What words of inspiration were given to you that you would like to pass along to others?
“This is what you do, you’re an artist,” said Lynda Barry, sitting across from me at the Canterbury Restaurant on Capitol Hill, some 30 years ago. I had shown her my tiny little pen & ink drawings, crammed onto cheap paper as if it were my last piece of paper. Lynda told me to go buy good paper – lots of it –and give my drawings the space they deserved. She gave me permission to draw, and draw as much and as big as I wanted.
If you knew that you had only one last opportunity to express yourself creatively, what message would you want to convey to others?
Be kind to animals and children.
When did you realize that you had a gift for illustrating?
I was unearthed by creative director Kelly Frankeny, when she was came to redesign the Seattle Post-Intelligencer newspaper where I worked. I wasn’t doing many illustrations. I mostly drew locator maps, charts and graphics – whatever needed to be done, I was happy to do it. Kelly loved my contemporary style and said “Let there be Wendy illos throughout the re-design!” Or something to that effect. From then on I illustrated stories every week until the Hearst Corporation closed down their 146 year-old paper in March 2009. I loved the P-I. I loved, and still love, the people. It was the best job-job I’ve ever had.

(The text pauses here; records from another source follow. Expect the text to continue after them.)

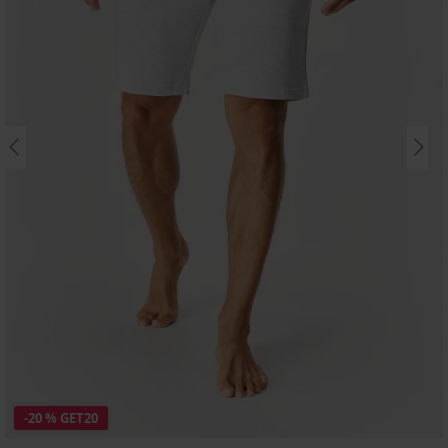
-20 % GET20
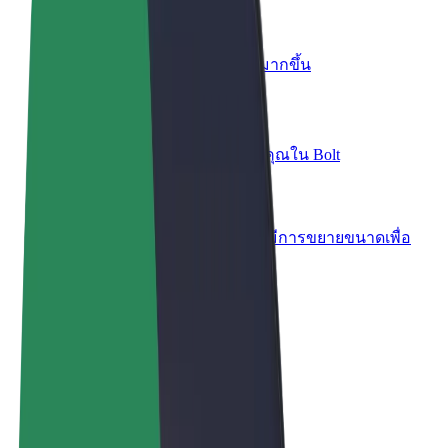
เพิ่มร้านอาหารหรือร้านค้า
เพิ่มรายได้ด้วยการเข้าถึงลูกค้ามากขึ้น
ลงทะเบียนเป็นเจ้าของฟลีท
เพิ่มรายได้ด้วยการเพิ่มฟลีทของคุณใน Bolt
Bolt for Business
ผลิตภัณฑ์และบริการของ Bolt ที่มีการขยายขนาดเพื่อ
ธุรกิจของคุณ
ข้อกำหนด และเงื่อนไข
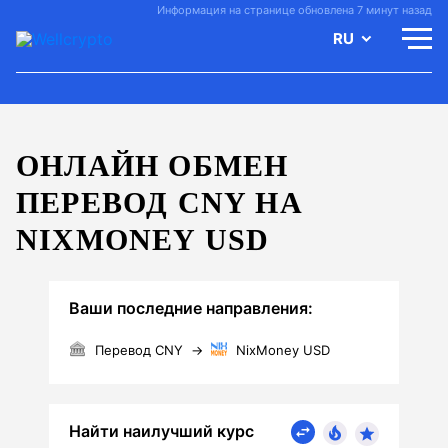
Информация на странице обновлена 7 минут назад
RU
ОНЛАЙН ОБМЕН
ПЕРЕВОД CNY НА
NIXMONEY USD
Ваши последние направления:
Перевод CNY
→
NixMoney USD
Найти наилучший курс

How do you balance your personal life and your creative endeavors?
Not very well.
How much of your own life is reflected in your work?
Animals, animals, animals! I’m working on a story right now that was inspired by my little white Standard Poodle, LaRoo. It’s the easiest character to draw, since I know her front, back and upside down.
Do you have family members who are writers or illustrators?
My grandmothers, Maurine Griffin and Sylvia Leventhal. My sister, Sharon, is a verbal genius, I love her writing. Her son, Nick, is a good artist. There’s talent scattered throughout my family, come to think of it. But none lately have been as bull-headed as me to pursue art as a career.
What was your childhood like? Did your upbringing influence the way you illustrate today?
I was painfully shy. I didn’t start talking to people outside my family until I was about seven. I drew all the time, on big chalkboards we had in the playroom of our house in Torrance, CA. I’d draw on the patio with chalk.
Which of your books gives you the most pride or satisfaction?
Are they listening? No? Then, A Cat Like That, because it just rolled out in a couple of hours. Of course, I’d spent nearly a year on a completely different version. Frustrated, I asked permission from my editor to start over. A Cat Like That, slinked into being. Just like that.
When do you feel the most energized?
After yoga, being with good friends, doing something nice for someone.
Does your illustrating reflect your personality?
My colors are very bright and saturated, hopefully conveying friendliness and expression. I like people. I’m usually talkative and open. But I need plenty of down time to recuperate after being around people, even friends. I love coming home and being with Joe and the poodles. I love illustrating more than any other thing I do. So, if my artwork looks loved and at home, then I’d say, yes, my illustration reflects my personality.